Une fillette dessine un éléphant, étire son dessin qui devient une corde à danser.

Un hélicoptère survole la plage mais il n’y a plus d’océan, seulement quelques kilomètres d’eau pour touristes.

Le narrateur s’éveille aux côtés de Théodora et de la Théodora de vingt ans. Redevenus enfants, ils entrent à l’école et deviennent adultes.

Une amie du narrateur s’est suicidée après qu’il l’ait taquinée en lui tirant les cheveux. Soudain, la scène se répète.

À la suite d’une veillée en famille, un géant vêtu de noir s’en va avec une poche sur l’épaule dans laquelle le narrateur devrait être enseveli.

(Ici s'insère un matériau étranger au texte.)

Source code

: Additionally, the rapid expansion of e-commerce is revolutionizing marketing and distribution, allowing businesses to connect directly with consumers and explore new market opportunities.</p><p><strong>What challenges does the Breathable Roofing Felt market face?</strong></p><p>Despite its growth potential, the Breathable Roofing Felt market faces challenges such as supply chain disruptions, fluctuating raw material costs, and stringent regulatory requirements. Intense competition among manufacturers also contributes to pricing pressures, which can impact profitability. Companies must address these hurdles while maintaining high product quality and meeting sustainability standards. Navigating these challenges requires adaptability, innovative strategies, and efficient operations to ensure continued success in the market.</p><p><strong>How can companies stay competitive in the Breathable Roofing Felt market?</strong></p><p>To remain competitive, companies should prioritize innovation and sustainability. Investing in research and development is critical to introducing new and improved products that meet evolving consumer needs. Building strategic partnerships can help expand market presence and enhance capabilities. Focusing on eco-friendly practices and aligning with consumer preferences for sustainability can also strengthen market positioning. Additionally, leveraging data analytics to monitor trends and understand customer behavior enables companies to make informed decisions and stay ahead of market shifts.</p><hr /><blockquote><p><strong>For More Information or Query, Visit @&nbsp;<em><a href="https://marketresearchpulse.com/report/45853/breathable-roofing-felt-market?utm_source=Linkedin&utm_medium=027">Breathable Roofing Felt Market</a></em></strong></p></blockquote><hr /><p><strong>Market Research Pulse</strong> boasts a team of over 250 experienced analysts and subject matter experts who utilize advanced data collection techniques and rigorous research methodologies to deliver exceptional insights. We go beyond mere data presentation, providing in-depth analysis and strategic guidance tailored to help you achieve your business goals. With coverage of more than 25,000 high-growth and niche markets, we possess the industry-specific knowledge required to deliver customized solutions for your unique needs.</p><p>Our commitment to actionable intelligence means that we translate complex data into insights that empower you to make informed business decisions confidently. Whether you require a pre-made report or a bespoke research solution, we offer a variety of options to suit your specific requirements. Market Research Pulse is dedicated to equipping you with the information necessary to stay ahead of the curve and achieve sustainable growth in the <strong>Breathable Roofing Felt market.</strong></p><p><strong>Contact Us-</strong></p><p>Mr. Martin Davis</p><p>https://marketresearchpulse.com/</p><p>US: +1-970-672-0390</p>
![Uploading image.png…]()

Le narrateur débouche dans une pièce où se dénude une femme. Il pose la tête sur son ventre, s’envole et aperçoit un cercueil d’enfant : le sien.

Commentaires

La richesse du style de même que les multiples voies qui s’offrent au lecteur au fil de la narration rendent presque impossible toute tentative de résumer l’histoire autrement que de façon schématique et incomplète. Développé en six tableaux, « Une vie de rêve » exploite le procédé des métamorphoses à la chaîne et renvoie à une vision kaléidoscopique de la vie. Sans cesse une image en appelle une autre et le seul fil conducteur du récit (des récits ?) est le narrateur « je ». D’ailleurs, le manque d’unité entre les tableaux ou, si l’on préfère, l’éclatement du récit déconcerte quelque peu le lecteur.

Peut-être plus près du rêve que du fantastique, « Une vie de rêve » séduit, certes, mais laisse perplexe. [HM]

  • Source : L'ASFFQ 1988, Le Passeur, p. 66-67.